Research Paper|Volume 15, Issue 11|pp 4600—4624

Impaired telomere pathway and fertility in Senescence-Accelerated Mice Prone 8 females with reproductive senescence

Alba M. Polonio¹, Marta Medrano¹, Lucía Chico-Sordo¹, Isabel Córdova-Oriz¹, Mauro Cozzolino², José Montans³, Sonia Herraiz¹, Emre Seli^4,⁵, Antonio Pellicer^2,⁶, Juan A. García-Velasco^1,^7,⁸, Elisa Varela^1,⁸

¹IVI Foundation, The Health Research Institute La Fe (IIS La Fe), Valencia, Spain
²IVIRMA Rome, Rome, Italy
³Centro Anatomopatológico, Madrid, Spain
⁴IVIRMA New Jersey, Basking Ridge, NJ 07920, USA
⁵Department of Obstetrics, Gynecology and Reproductive Sciences, Yale School of Medicine, New Heaven, CT 06510, USA
⁶Department of Pediatrics, Obstetrics and Gynecology, University of Valencia, Valencia, Spain
⁷IVIRMA Madrid, Madrid, Spain
⁸Department of Obstetrics and Gynecology, Rey Juan Carlos University, Madrid, Spain

Received: December 16, 2022Accepted: May 4, 2023Published: May 23, 2023

https://doi.org/10.18632/aging.204731

Copyright: © 2023 Polonio et al. This is an open access article distributed under the terms of the Creative Commons Attribution License (CC BY 3.0), which permits unrestricted use, distribution, and reproduction in any medium, provided the original author and source are credited.

Abstract

Ovarian aging is the main cause of infertility and telomere attrition is common to both aging and fertility disorders. Senescence-Accelerated Mouse Prone 8 (SAMP8) model has shortened lifespan and premature infertility, reflecting signs of reproductive senescence described in middle-aged women. Thus, our objective was to study SAMP8 female fertility and the telomere pathway at the point of reproductive senescence. The lifespan of SAMP8 and control mice was monitored. Telomere length (TL) was measured by in situ hybridization in blood and ovary. Telomerase activity (TA) was analyzed by telomere-repeat amplification protocol, and telomerase expression, by real-time quantitative PCR in ovaries from 7-month-old SAMP8 and controls. Ovarian follicles at different stages of maturation were evaluated by immunohistochemistry. Reproductive outcomes were analyzed after ovarian stimulation. Unpaired t-test or Mann-Whitney test were used to calculate p-values, depending on the variable distribution. Long-rank test was used to compare survival curves and Fisher’s exact test was used in contingency tables. Median lifespan of SAMP8 females was reduced compared to SAMP8 males (p = 0.0138) and control females (p < 0.0001). In blood, 7-month-old SAMP8 females presented lower mean TL compared to age-matched controls (p = 0.041). Accordingly, the accumulation of short telomeres was higher in 7-month-old SAMP8 females (p = 0.0202). Ovarian TA was lower in 7-month-old SAMP8 females compared to controls. Similarly, telomerase expression was lower in the ovaries of 7-month-old SAMP8 females (p = 0.04). Globally, mean TL in ovaries and granulosa cells (GCs) were similar. However, the percentage of long telomeres in ovaries (p = 0.004) and GCs (p = 0.004) from 7-month-old SAMP8 females was lower compared to controls.

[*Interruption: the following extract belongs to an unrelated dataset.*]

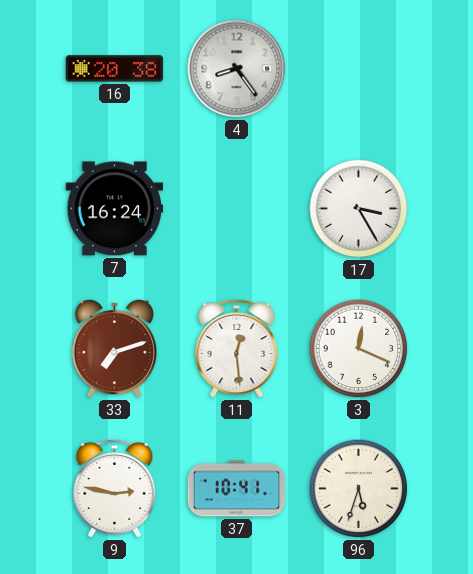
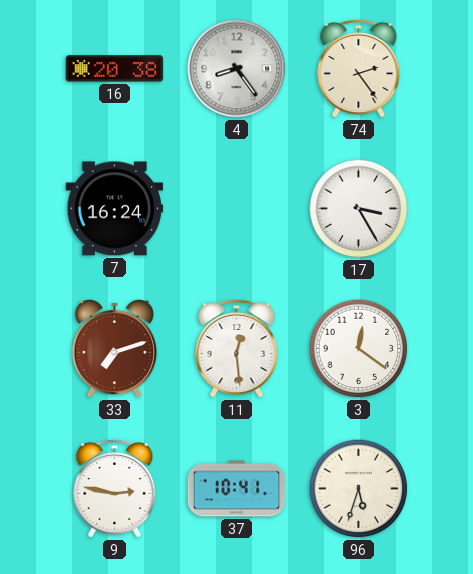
74: none -> 2:24
3: 12:19 -> 12:21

In early-antral and antral follicles, mean TL of SAMP8 GCs was lower than in age-matched controls (p = 0.0156 for early-antral and p = 0.0037 for antral follicles). Middle-aged SAMP8 showed similar numbers of follicles than controls, although recovered oocytes after ovarian stimulation were lower (p = 0.0068). Fertilization rate in oocytes from SAMP8 was not impaired, but SAMP8 mice produced significantly more morphologically abnormal embryos than controls (27.03% in SAMP8 vs. 1.22% in controls; p < 0.001). Our findings suggest telomere dysfunction in SAMP8 females, at the time of reproductive senescence.